» What to produce: Exact copy, no pictures: repeat the data that follows.

» Task data:

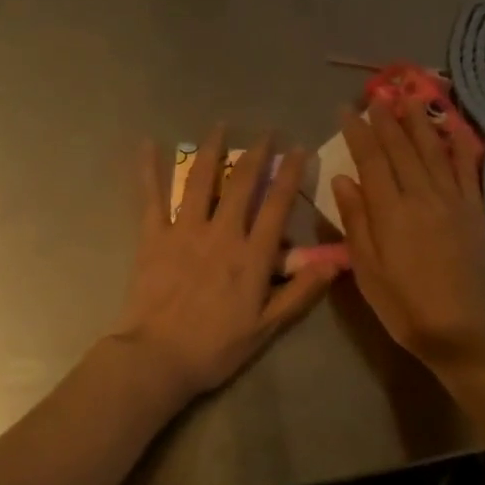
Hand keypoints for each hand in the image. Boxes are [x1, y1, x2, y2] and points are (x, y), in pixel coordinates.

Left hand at [112, 127, 338, 404]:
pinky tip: (147, 145)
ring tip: (220, 126)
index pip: (276, 205)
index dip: (289, 174)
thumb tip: (336, 263)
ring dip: (212, 150)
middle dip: (256, 154)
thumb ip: (300, 292)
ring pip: (200, 181)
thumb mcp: (267, 327)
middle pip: (241, 184)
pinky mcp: (153, 237)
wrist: (158, 358)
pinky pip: (152, 197)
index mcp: (251, 256)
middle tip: (265, 132)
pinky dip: (150, 170)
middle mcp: (221, 233)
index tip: (298, 150)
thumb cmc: (216, 347)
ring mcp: (184, 231)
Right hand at [331, 103, 484, 385]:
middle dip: (387, 120)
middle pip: (402, 148)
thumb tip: (343, 178)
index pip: (371, 159)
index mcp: (390, 211)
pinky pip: (468, 169)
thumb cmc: (406, 307)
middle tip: (377, 96)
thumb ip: (356, 221)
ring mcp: (454, 200)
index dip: (358, 132)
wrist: (466, 330)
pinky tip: (452, 128)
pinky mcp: (477, 210)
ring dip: (420, 122)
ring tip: (409, 97)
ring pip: (433, 151)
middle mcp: (422, 196)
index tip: (347, 110)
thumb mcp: (368, 271)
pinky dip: (459, 146)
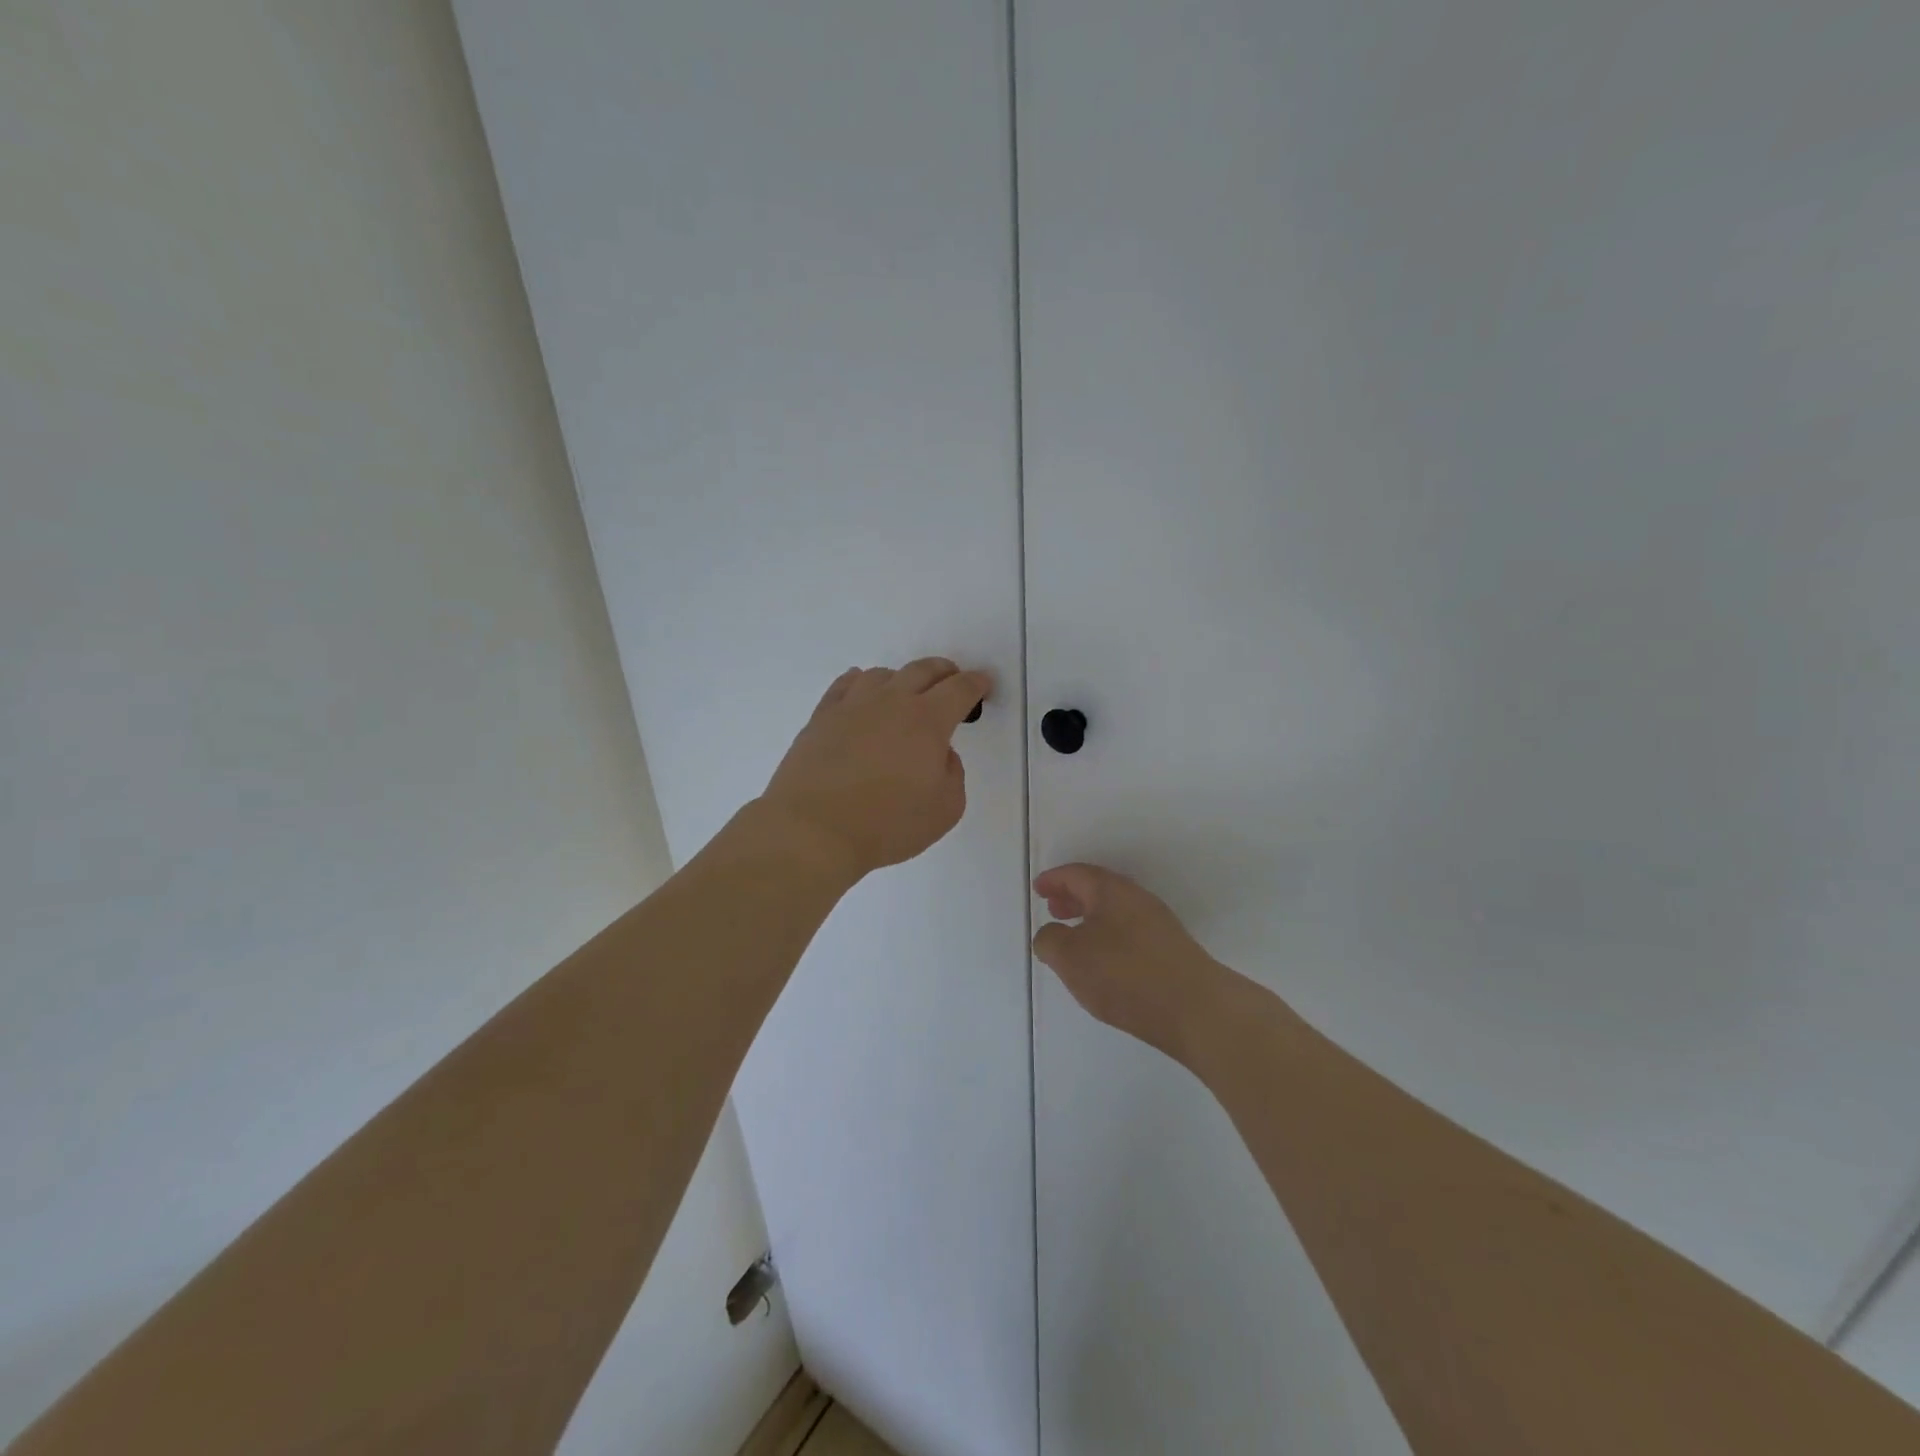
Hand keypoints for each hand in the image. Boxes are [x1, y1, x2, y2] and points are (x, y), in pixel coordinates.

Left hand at [758, 658, 992, 882]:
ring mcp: (853, 705)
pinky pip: (845, 685)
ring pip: (882, 675)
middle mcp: (892, 702)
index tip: (983, 684)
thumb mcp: (945, 809)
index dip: (976, 683)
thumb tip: (940, 754)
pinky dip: (861, 683)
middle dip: (943, 671)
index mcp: (927, 721)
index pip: (959, 689)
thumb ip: (952, 774)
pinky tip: (861, 692)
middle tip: (951, 680)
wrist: (813, 829)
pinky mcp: (822, 717)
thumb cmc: (887, 824)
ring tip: (905, 694)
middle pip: (923, 670)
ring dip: (902, 679)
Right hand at [1032, 864, 1229, 1063]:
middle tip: (1053, 909)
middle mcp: (1136, 899)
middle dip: (1073, 897)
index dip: (1054, 880)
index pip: (1076, 874)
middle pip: (1098, 889)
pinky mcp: (1170, 950)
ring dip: (1090, 919)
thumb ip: (1049, 940)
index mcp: (1111, 890)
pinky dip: (1108, 936)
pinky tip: (1103, 963)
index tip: (1038, 889)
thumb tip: (1050, 934)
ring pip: (1115, 912)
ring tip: (1073, 940)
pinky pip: (1129, 931)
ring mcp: (1157, 924)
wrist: (1195, 1009)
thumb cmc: (1125, 974)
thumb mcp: (1070, 957)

» Solved problem:
Hand keypoints for each hand in the image. Boxes are [x1, y1, x2, y2] and points are (x, y), in pixel coordinates.

Left hand at [112, 127, 338, 404]:
pinky tip: (147, 145)
ring tip: (220, 126)
index pip: (276, 205)
index dip: (289, 174)
thumb tip: (336, 263)
ring dip: (212, 150)
middle dip: (256, 154)
thumb ip: (300, 292)
ring pip: (200, 181)
thumb mcp: (267, 327)
middle pip: (241, 184)
pinky mcp: (153, 237)
wrist: (158, 358)
pinky pip: (152, 197)
index mcp: (251, 256)
middle tip: (265, 132)
pinky dip: (150, 170)
middle mcp: (221, 233)
index tip: (298, 150)
thumb cmc: (216, 347)
ring mcp: (184, 231)
Right hand at [331, 103, 484, 385]:
middle dip: (387, 120)
middle pip: (402, 148)
thumb tip: (343, 178)
index pip: (371, 159)
index mcp: (390, 211)
pinky pip: (468, 169)
thumb cmc: (406, 307)
middle tip: (377, 96)
thumb ip: (356, 221)
ring mcp: (454, 200)
index dip: (358, 132)
wrist: (466, 330)
pinky tip: (452, 128)
pinky mcp: (477, 210)
ring dip: (420, 122)
ring tip: (409, 97)
ring pip: (433, 151)
middle mcp: (422, 196)
index tip: (347, 110)
thumb mcp: (368, 271)
pinky dip: (459, 146)
Hand keypoints for each hand in the image. Boxes are [x1, y1, x2, y2] and points are (x, y), in pixel coordinates.

Left hand at [758, 658, 992, 882]:
ring mcp: (853, 705)
pinky pip: (845, 685)
ring pip: (882, 675)
middle mcp: (892, 702)
index tip: (983, 684)
thumb mcp: (945, 809)
index dip: (976, 683)
thumb tip: (940, 754)
pinky dip: (861, 683)
middle dip: (943, 671)
index mcp: (927, 721)
index pip: (959, 689)
thumb ip: (952, 774)
pinky tip: (861, 692)
middle tip: (951, 680)
wrist: (813, 829)
pinky mcp: (822, 717)
thumb cmc: (887, 824)
ring tip: (905, 694)
middle pip: (923, 670)
ring dip: (902, 679)
Right hand at [1032, 864, 1229, 1063]:
middle tip: (1053, 909)
middle mcp: (1136, 899)
middle dip: (1073, 897)
index dip: (1054, 880)
index pip: (1076, 874)
middle pip: (1098, 889)
pinky mcp: (1170, 950)
ring dip: (1090, 919)
thumb ip: (1049, 940)
index mcp: (1111, 890)
pinky dip: (1108, 936)
pinky tip: (1103, 963)
index tip: (1038, 889)
thumb tip: (1050, 934)
ring pip: (1115, 912)
ring tip: (1073, 940)
pinky pip: (1129, 931)
ring mcp: (1157, 924)
wrist: (1195, 1009)
thumb cmc: (1125, 974)
thumb mcp: (1070, 957)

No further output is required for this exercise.